Some effects persist a year after college athletes return to play

Fra "Neurology", by Judy George, Senior Staff Writer, MedPage Today October 16, 2019

Concussion recovery patterns varied for different aspects of brain physiology, with some effects persisting a year after college athletes returned to play, a longitudinal imaging study showed.

Brain activity and communication between brain regions appeared normal 1 year after athletes received medical clearance to return to play, but cerebral blood flow and white matter diffusivity showed persistent effects, reported Tom Schweizer, PhD, of St. Michael's Hospital in Toronto, Canada, and colleagues in Neurology.

"Brain recovery after concussion may be a more complex and longer-lasting process than we originally thought," said co-author Nathan Churchill, PhD, also of St. Michael's Hospital.

"There is growing concern for the long-term health risks associated with concussion. However, we still know relatively little about how the brain recovers from concussion over the long-term, which is needed to understand the potential cause of these health concerns," he told MedPage Today.

"At the moment, safe return-to-play is largely based on the resolution of symptoms, but this is an indirect measure of brain recovery," he continued. At medical clearance, "concussed athletes showed differences in brain structure and function compared to uninjured athletes, suggesting incomplete recovery. More importantly, 1 year later, some aspects of the brain looked normal, but others still showed signs of ongoing recovery."

These findings are consistent with smaller studies that have used various imaging and electrical measurement tools to assess post-concussion effects, said Robert Cantu, MD, of the Boston University Chronic Traumatic Encephalopathy (CTE) Center, who was not involved in the study.

"When someone is symptomatically completely cleared of all post-concussion symptoms and is neurologically normal on examination -- when I, as a clinician in my office, determine the eye-tracking is normal, the cognition is normal, the balance is normal, the symptom checklist is back to baseline -- I'm going to send that individual through a return-to-play protocol and allow them to return to play," Cantu said in an interview with MedPage Today.

"At that point, there are still a wide number of studies that are not yet back to normal," he continued. "It's unnerving because we worry that we're possibly not being conservative enough in terms of when we send people back based just on the neurologic exam and the symptom checklist."

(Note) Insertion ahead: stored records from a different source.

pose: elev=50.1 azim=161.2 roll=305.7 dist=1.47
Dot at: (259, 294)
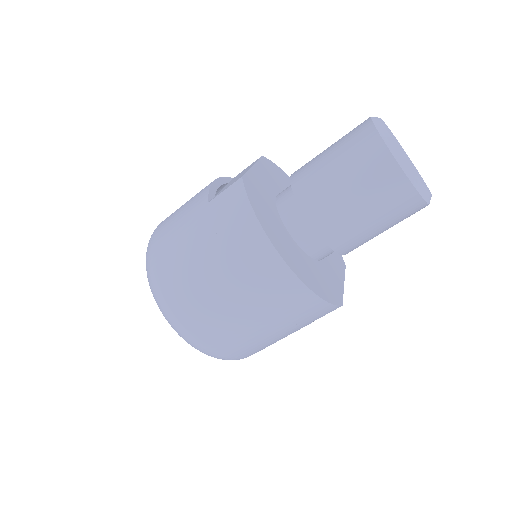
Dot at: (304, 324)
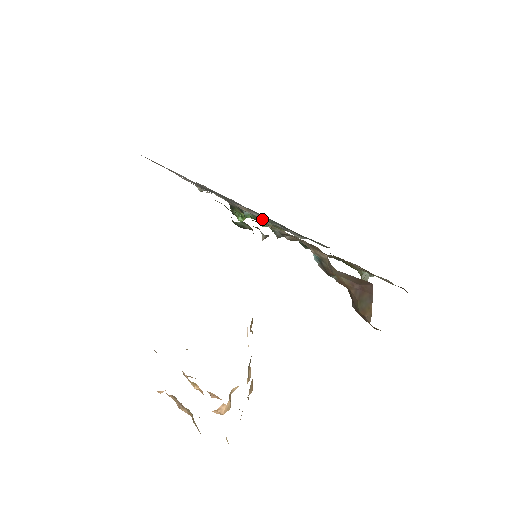
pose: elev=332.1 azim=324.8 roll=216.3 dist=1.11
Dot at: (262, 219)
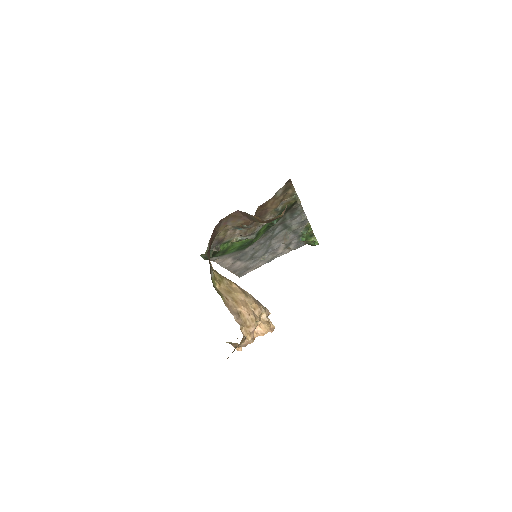
Dot at: (300, 233)
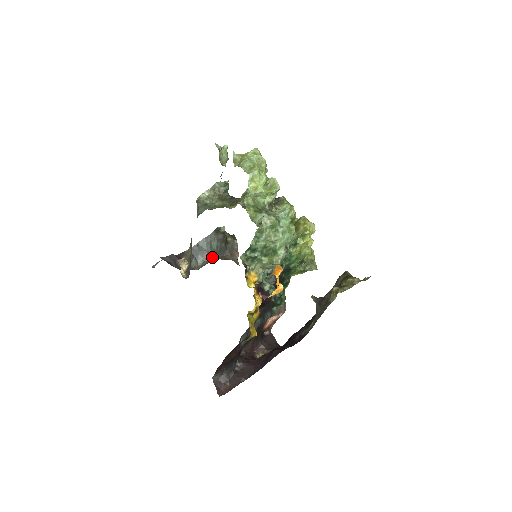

But many of these measurement tools -- such as evoked potentials, diffusion tensor MRI, and functional MRI -- are not recognized by the American Board of Radiology, Cantu added. "They are not clinical tools that a doctor in his office will order up and use as a stop-go criteria."

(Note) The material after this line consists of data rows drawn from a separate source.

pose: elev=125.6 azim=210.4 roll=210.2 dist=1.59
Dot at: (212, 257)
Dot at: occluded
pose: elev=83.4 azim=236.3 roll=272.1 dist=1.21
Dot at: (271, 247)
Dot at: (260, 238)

In their study, Schweizer and colleagues looked at college athletes who played volleyball, hockey, soccer, football, rugby, basketball, lacrosse, and water polo. They followed 24 athletes with concussion and 122 without; men and women were represented equally in both groups.

All athletes completed baseline assessments with the Sport Concussion Assessment Tool 3 (SCAT3). Athletes without concussion were scanned at the start of their competitive season. Concussed athletes had functional MRI, arterial spin labeling, and diffusion tensor imaging at three time points: an average of 4 days after injury, at return-to-play, and 1 year after return-to-play. No athlete acquired a new concussion during the study.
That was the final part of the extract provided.